Thursday, May 17, 2012

A Controversy at Post-Catholic Georgetown

From: Minding the Campus

Kathleen Sebelius, Secretary of Health and Human Services, is scheduled to speak Friday at a Georgetown University commencement event, setting off protests among Catholics and others who believe the Obamacare mandate violates religious liberty. So far, some 25,000 people have signed petitions asking for the invitation to be withdrawn. On campus, the reaction seems more tepid: only 9 of the 1500-plus faculty members and just 3 of the 55 resident Jesuits are known to have joined the protest.

For President Obama, the speech sets up a likely win-win outcome: dispatching a nominal Catholic to a nominally Catholic university that yearns to be secular (the question, "Is Georgetown still a Catholic university?" has been asked since the mid-60s) either provokes an angry response that would fit the "war against women" scenario, or a trifling one demonstrating that the Catholic bishops have bluster, but few troops behind them, even on a Jesuit campus.

Georgetown reacted to the protests by walking the announcement back a bit. Though Sebelius is listed as one of the commencement speakers at the Georgetown Public Policy Institute, a university email later said she was to speak at an annual "student and faculty awards event."

The Archdiocese of Washington released a statement today (May 15) saying "it is understandable that Catholics across the country would find shocking the choice of Secretary Sebelius, the architect of the mandate, to receive such special recognition at a Catholic university."

Sebelius is an unusually provocative choice by Georgetown. Catholic politicians understand that they cannot rise in the Democratic Party without defying their church on some basic issues, abortion most obviously.

(Senator Robert Casey, Jr. is an exception so far, but he arrived on the national scene running against Rick Santorum.) Of the roster of Catholic pols who have seen the light and converted to the Democratic Party's position on abortion--Nancy Pelosi, John Kerry, Joe Biden, et al.--Sebelius has probably been the defector inflicting the most damage since Teddy Kennedy.

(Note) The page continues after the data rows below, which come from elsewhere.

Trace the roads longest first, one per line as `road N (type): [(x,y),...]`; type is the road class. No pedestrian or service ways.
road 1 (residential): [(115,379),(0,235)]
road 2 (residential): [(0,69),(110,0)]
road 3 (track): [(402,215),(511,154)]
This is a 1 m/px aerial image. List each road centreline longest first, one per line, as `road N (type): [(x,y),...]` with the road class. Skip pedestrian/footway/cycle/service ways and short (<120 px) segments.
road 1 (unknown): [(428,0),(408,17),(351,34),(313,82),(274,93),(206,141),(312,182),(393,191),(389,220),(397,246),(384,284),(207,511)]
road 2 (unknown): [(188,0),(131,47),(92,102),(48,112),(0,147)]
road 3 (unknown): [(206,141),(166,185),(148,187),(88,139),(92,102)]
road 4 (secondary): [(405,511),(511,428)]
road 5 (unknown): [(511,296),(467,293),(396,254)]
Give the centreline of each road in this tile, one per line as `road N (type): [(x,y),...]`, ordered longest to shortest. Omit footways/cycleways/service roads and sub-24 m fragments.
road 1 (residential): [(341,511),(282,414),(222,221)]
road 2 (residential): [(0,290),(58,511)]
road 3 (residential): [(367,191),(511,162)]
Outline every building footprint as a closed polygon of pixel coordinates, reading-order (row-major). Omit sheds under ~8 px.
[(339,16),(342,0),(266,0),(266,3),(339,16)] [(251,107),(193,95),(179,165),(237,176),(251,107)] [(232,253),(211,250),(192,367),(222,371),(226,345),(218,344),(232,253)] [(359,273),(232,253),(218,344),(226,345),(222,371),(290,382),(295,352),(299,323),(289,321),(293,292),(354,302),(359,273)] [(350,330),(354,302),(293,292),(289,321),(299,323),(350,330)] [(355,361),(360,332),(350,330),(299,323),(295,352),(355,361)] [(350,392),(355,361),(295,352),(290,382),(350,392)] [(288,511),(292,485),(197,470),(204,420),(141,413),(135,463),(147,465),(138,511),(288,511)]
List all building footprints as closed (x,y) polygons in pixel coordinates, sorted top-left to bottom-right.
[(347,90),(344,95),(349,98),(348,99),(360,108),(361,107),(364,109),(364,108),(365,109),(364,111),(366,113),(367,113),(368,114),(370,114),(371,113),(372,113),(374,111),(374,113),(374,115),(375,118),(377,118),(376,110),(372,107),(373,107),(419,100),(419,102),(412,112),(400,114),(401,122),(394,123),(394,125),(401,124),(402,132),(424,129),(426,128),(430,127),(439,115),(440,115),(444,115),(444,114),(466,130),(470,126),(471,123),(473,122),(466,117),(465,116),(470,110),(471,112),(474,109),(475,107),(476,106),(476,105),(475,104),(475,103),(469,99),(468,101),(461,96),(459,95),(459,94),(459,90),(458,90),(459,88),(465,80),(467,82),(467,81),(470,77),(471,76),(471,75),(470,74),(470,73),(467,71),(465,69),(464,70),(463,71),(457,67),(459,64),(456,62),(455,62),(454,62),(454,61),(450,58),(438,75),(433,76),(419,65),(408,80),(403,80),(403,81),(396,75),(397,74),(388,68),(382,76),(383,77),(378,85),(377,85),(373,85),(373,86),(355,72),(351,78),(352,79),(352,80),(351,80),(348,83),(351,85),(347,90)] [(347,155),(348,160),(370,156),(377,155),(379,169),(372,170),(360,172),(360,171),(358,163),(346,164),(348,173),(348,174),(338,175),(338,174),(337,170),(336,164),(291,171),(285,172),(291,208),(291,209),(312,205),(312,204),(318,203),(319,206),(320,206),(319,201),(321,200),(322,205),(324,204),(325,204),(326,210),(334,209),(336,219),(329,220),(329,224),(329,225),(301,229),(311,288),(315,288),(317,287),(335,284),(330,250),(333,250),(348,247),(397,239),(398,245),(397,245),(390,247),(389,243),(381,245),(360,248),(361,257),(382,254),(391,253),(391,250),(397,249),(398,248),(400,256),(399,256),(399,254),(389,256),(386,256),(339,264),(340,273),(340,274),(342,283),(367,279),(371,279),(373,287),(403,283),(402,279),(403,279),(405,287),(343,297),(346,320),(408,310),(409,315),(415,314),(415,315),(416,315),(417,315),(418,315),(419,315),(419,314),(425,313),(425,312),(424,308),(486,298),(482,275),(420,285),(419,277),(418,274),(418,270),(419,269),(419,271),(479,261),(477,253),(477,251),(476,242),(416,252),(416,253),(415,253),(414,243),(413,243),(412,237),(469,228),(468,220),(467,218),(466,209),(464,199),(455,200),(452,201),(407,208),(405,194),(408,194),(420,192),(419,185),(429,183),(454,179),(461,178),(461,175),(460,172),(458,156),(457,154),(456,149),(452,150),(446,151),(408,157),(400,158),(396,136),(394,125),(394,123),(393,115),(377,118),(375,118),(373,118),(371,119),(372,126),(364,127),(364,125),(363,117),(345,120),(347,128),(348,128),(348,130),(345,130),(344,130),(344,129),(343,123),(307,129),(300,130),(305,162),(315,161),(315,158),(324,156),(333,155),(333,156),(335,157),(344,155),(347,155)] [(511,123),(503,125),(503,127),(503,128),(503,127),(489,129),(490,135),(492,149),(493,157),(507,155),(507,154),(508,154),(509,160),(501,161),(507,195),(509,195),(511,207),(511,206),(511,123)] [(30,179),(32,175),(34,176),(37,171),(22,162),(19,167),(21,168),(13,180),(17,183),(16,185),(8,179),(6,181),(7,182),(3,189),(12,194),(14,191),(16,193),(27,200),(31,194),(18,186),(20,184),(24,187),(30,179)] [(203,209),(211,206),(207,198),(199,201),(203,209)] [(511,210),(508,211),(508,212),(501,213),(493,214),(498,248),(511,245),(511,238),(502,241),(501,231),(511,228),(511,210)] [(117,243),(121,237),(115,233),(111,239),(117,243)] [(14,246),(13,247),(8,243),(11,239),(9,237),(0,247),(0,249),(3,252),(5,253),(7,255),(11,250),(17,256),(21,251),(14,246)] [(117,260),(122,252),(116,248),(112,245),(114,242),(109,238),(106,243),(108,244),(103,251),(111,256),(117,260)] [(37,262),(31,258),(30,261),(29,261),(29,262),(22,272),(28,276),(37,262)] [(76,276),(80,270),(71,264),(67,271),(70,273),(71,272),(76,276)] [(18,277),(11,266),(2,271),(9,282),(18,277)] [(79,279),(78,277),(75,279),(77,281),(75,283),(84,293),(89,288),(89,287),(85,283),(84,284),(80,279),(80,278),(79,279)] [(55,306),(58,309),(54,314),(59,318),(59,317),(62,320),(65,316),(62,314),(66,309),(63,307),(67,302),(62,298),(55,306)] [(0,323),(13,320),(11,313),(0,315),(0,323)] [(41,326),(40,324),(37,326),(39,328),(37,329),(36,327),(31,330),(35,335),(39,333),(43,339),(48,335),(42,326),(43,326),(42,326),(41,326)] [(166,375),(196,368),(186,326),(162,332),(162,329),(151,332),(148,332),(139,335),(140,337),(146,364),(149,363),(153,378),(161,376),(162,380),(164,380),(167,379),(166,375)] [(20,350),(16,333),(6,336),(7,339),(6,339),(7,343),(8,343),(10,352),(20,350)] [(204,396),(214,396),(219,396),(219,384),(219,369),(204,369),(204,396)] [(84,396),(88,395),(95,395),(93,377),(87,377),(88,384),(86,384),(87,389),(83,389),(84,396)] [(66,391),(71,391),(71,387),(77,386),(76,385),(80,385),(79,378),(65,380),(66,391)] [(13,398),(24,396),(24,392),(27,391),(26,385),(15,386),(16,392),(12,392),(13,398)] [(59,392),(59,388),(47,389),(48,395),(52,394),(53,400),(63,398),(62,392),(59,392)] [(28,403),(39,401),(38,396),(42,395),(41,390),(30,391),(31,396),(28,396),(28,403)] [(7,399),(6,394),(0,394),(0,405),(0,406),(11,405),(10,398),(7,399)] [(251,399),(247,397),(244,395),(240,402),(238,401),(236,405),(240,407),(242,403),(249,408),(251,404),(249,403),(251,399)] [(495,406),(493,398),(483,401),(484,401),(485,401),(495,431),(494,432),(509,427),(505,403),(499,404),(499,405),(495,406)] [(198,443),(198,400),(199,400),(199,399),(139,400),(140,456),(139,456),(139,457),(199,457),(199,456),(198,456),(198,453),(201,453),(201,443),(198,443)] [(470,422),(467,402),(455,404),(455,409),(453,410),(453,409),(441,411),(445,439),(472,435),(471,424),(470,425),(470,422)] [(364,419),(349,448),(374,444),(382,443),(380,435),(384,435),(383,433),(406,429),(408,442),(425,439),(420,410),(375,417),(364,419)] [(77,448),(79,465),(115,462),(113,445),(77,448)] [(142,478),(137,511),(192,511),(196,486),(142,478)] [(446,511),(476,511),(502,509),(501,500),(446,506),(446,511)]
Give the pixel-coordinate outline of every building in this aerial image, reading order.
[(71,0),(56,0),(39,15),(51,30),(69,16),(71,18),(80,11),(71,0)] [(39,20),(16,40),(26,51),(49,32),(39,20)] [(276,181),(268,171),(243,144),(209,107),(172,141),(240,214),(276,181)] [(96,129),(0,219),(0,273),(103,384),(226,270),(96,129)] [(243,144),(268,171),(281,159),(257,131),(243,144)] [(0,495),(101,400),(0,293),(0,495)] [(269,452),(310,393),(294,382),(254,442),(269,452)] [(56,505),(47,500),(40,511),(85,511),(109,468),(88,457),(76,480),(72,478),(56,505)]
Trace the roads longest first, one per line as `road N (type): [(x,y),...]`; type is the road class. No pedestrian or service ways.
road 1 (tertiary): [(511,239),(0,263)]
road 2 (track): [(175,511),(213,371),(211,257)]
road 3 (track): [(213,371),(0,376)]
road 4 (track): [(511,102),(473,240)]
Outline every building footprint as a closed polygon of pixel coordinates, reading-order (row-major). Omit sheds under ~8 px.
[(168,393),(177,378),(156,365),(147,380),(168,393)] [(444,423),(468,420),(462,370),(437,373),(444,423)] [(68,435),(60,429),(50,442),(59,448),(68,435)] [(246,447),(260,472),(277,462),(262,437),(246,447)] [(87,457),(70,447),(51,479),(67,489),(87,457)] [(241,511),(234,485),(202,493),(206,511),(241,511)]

Friend and Protector of George Tiller
As governor of Kansas she vetoed four anti-abortion bills and was unusually close to the late partial-birth-abortion specialist George Tiller, assassinated by an anti-abortion zealot in 2009. She protected Tiller from litigation and criminal prosecution and he became one of her major political donors. The Sebelius administration destroyed subpoenaed documents sought for years in criminal proceedings against Planned Parenthood for failure to report large numbers of child rapes. The originals somehow disappeared in 2005 and the copies were "routinely" discarded or destroyed by a Sebelius appointee in 2009. Planned Parenthood is also a large and regular donor to Sebelius.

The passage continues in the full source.